PROBLEM STATEMENT = For the listing below, count the lines that contain "recorded" and report only the number.

DATASET CONTENT =
------------------------

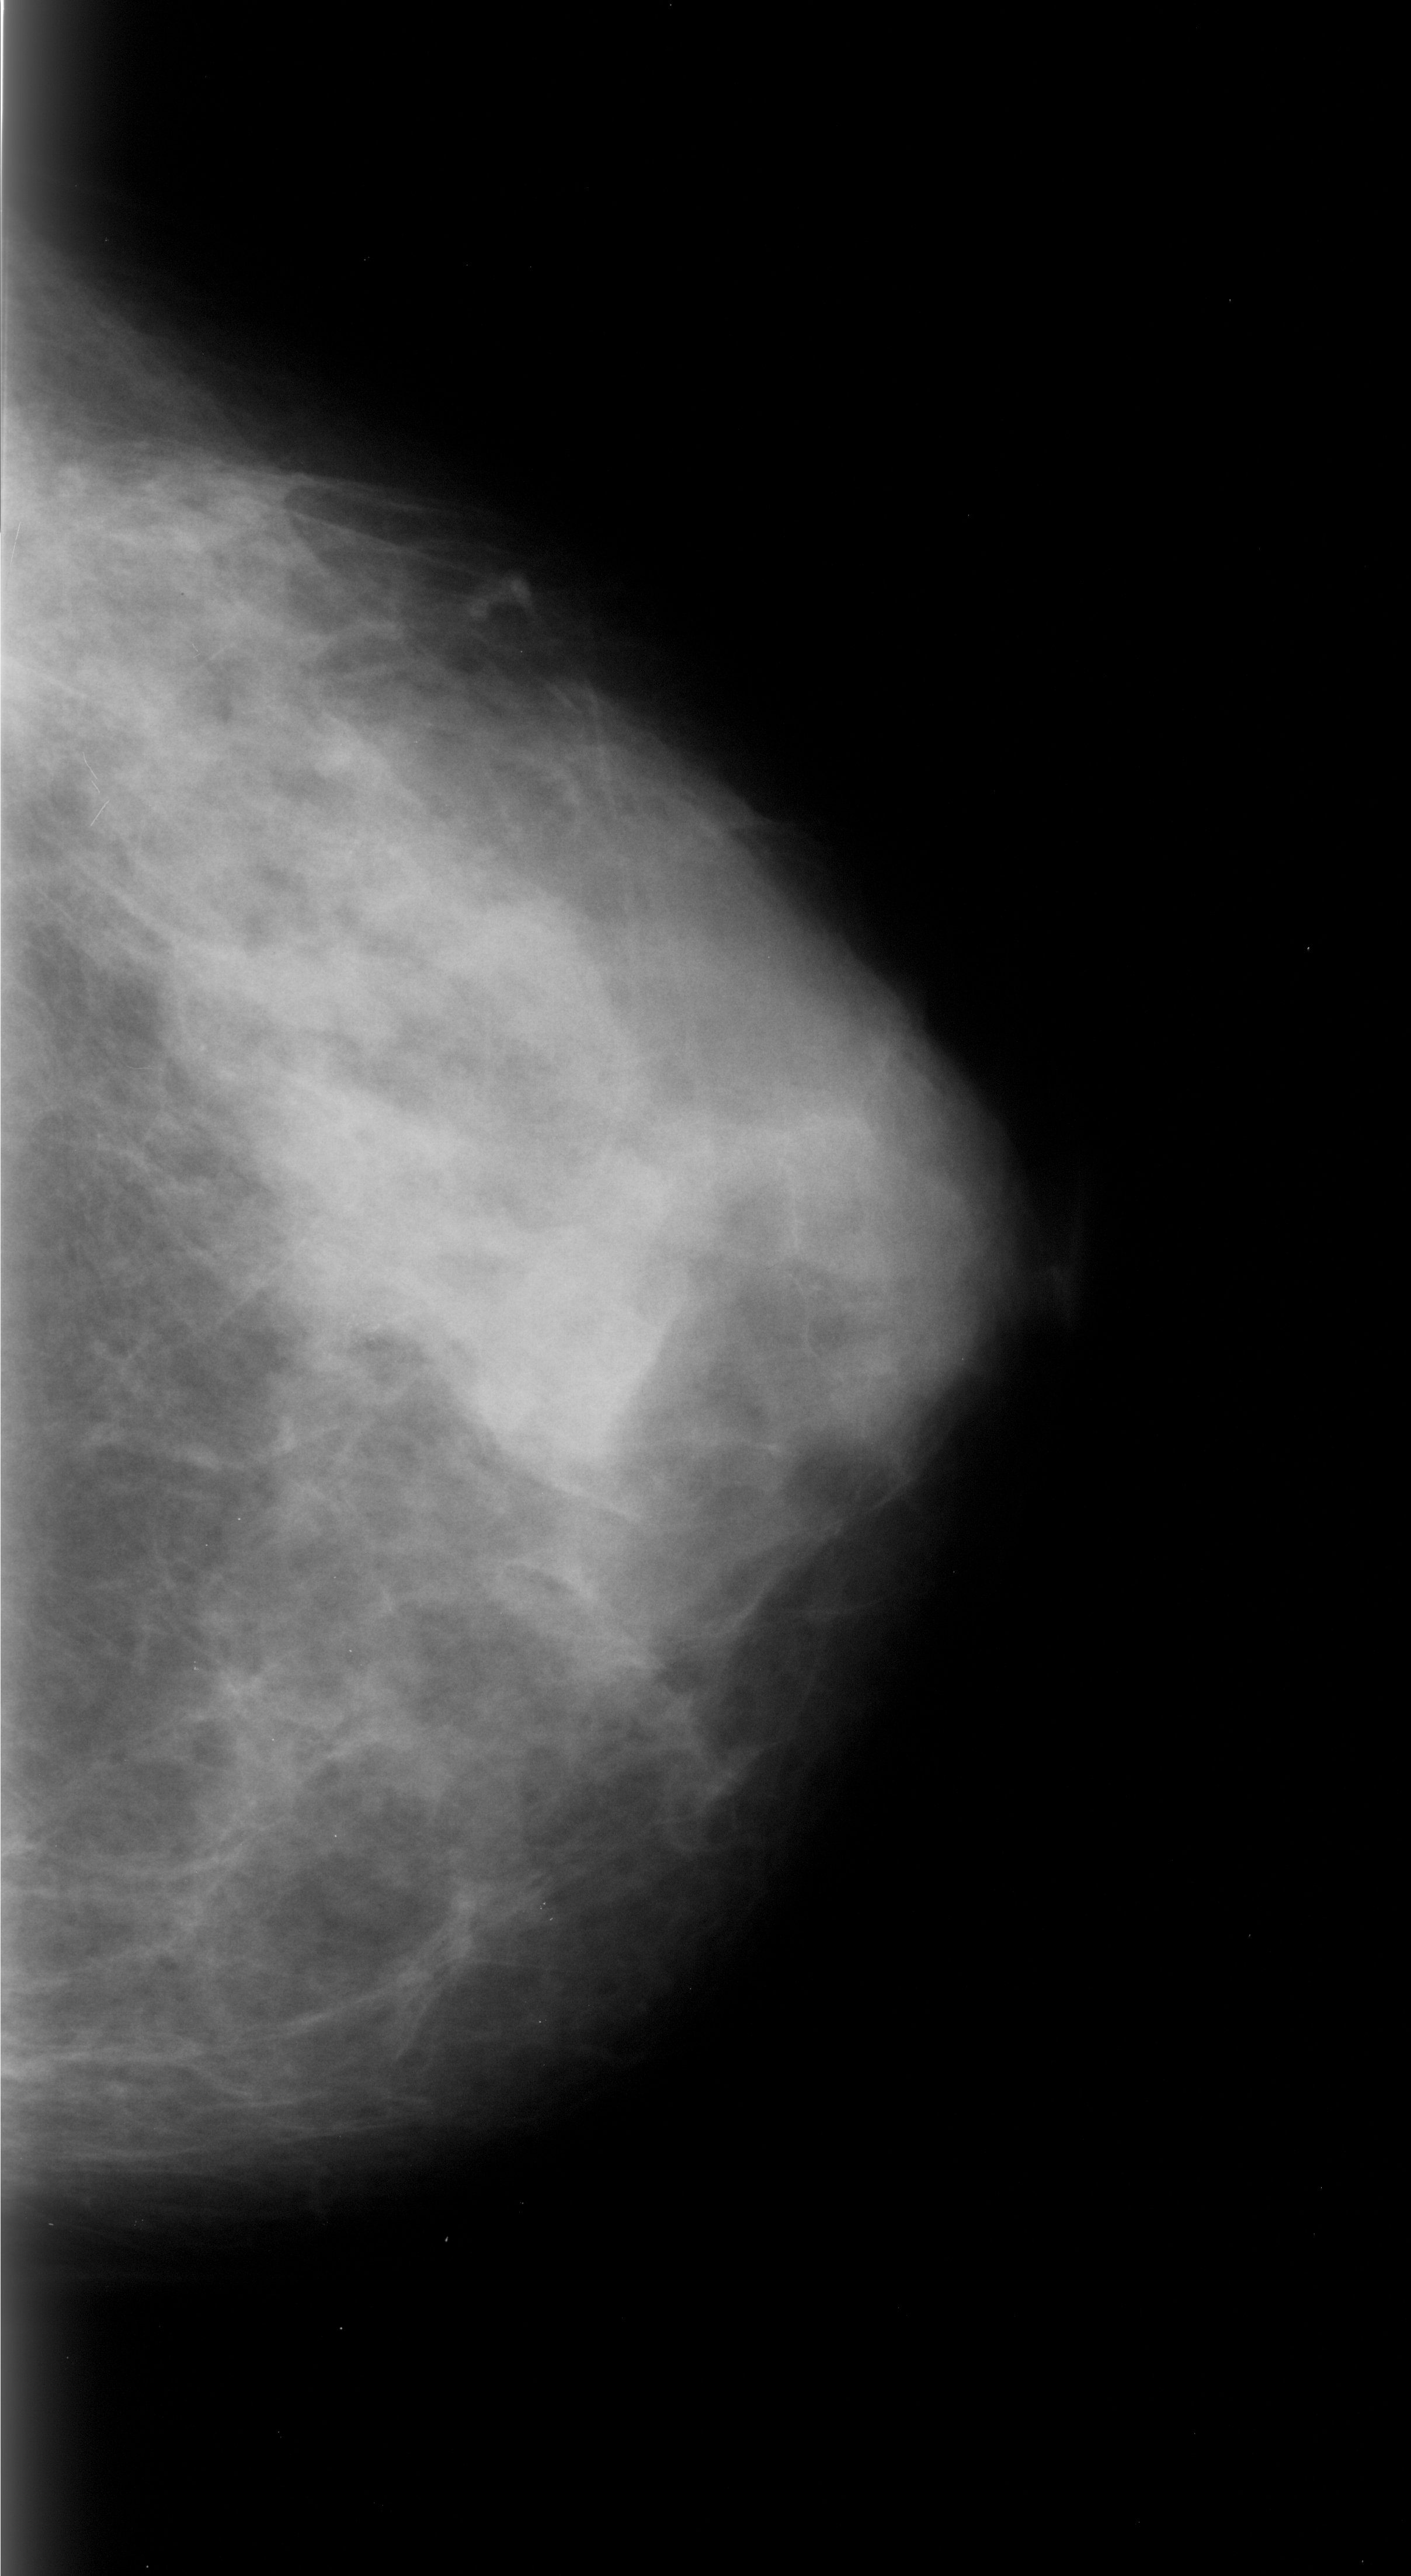
Mammogram (digitized film); right breast; CC view; BI-RADS breast density category 4 (scale 1–4); 1411 × 2576 image matrix.
Expert-marked regions of interest on this film, with their recorded descriptors:
- calcifications, morphology pleomorphic, distribution clustered; BI-RADS assessment category 4; subtlety rating 1 on a 1 (subtle) to 5 (obvious) scale; pathology (as recorded): malignant: bounding box (x1, y1, x2, y2) in pixels: (310, 1288, 426, 1372)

------------------------

WRITTEN ANSWER = 2